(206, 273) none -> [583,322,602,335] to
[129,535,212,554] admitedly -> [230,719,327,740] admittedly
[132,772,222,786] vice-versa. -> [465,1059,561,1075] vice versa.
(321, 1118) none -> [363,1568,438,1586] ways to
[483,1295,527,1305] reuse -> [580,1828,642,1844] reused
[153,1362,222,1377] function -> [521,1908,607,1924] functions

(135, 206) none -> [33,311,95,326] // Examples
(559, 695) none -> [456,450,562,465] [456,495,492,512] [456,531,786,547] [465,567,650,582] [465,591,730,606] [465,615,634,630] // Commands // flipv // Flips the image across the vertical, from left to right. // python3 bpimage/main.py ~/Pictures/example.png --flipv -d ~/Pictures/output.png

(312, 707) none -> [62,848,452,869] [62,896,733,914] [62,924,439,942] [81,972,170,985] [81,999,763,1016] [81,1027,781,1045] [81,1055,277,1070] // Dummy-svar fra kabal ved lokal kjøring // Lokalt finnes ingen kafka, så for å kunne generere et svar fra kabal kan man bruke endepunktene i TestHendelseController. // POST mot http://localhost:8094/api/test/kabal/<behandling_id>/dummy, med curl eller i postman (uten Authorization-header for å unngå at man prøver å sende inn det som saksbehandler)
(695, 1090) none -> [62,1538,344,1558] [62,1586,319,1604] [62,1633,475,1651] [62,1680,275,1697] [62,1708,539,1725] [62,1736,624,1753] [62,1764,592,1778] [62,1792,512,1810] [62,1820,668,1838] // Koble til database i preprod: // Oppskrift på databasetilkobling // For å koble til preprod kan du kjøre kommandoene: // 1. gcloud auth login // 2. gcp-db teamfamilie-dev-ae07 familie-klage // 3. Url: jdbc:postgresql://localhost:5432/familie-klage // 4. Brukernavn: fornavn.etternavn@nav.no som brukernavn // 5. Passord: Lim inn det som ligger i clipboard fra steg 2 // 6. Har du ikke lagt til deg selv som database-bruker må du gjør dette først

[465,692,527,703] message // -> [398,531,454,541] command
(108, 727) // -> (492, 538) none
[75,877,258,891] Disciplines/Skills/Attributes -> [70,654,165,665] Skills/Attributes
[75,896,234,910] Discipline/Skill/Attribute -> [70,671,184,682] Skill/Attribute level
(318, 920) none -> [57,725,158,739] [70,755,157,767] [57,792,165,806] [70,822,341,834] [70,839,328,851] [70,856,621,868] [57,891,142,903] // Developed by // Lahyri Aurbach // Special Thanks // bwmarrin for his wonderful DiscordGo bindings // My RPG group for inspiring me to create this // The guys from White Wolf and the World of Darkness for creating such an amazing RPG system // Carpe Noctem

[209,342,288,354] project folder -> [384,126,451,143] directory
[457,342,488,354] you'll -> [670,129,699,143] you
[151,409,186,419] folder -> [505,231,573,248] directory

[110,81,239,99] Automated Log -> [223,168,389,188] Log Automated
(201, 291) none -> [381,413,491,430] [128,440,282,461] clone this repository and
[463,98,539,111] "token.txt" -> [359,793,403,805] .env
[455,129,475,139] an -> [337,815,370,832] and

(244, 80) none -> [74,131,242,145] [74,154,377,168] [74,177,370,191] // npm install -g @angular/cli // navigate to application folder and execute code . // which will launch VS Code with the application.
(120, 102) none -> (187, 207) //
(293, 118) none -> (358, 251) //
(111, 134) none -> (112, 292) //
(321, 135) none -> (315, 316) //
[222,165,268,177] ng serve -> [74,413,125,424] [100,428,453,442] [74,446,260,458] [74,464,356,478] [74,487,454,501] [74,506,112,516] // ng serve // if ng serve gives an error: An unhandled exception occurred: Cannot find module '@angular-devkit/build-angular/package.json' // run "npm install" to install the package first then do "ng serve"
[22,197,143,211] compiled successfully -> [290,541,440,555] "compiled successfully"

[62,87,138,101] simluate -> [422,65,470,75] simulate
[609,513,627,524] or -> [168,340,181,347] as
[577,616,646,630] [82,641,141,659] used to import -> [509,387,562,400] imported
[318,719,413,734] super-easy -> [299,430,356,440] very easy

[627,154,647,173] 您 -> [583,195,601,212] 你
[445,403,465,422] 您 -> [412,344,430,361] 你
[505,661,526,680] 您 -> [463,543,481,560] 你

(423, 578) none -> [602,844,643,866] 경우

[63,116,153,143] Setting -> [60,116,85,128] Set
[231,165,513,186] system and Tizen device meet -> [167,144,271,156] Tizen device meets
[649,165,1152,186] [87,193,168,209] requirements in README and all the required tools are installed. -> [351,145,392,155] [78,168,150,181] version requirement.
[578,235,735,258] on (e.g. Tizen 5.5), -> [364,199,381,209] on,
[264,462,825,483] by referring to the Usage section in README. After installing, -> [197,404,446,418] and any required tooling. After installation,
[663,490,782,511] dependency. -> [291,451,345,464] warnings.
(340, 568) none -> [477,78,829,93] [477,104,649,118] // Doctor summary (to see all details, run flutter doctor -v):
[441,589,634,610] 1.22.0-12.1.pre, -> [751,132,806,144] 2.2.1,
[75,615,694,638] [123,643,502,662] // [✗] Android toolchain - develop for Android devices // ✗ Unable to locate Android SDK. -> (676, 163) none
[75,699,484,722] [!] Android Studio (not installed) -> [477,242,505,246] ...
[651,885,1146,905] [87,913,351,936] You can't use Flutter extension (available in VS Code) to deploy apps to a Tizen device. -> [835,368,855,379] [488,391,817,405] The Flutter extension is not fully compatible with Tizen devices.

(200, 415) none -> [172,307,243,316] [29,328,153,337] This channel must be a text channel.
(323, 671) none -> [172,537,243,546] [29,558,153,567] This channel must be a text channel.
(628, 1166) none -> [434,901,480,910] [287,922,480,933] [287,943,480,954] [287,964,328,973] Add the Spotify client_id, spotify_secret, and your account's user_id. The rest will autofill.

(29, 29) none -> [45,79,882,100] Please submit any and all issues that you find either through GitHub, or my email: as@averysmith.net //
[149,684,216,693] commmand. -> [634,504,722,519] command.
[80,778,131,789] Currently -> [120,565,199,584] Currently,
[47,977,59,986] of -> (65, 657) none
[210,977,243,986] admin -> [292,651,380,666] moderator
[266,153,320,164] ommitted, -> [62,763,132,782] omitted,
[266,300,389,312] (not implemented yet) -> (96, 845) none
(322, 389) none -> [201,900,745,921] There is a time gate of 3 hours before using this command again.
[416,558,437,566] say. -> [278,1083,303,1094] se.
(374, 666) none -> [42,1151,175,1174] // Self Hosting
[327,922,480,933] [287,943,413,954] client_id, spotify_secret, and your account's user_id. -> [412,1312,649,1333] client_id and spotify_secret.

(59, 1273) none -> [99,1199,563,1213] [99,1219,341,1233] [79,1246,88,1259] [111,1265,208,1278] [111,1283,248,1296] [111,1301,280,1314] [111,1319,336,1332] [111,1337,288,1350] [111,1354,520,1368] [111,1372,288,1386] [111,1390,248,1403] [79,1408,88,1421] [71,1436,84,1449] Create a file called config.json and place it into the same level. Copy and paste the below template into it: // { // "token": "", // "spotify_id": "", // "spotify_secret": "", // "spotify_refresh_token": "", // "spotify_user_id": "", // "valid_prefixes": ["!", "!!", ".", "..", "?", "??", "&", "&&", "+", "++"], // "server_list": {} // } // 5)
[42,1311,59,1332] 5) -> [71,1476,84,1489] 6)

==============================

> **Task objective**
When a line contains the string "required", copy it from the records.

> **Output for this exercise**
[649,165,1152,186] [87,193,168,209] requirements in README and all the required tools are installed. -> [351,145,392,155] [78,168,150,181] version requirement.
[264,462,825,483] by referring to the Usage section in README. After installing, -> [197,404,446,418] and any required tooling. After installation,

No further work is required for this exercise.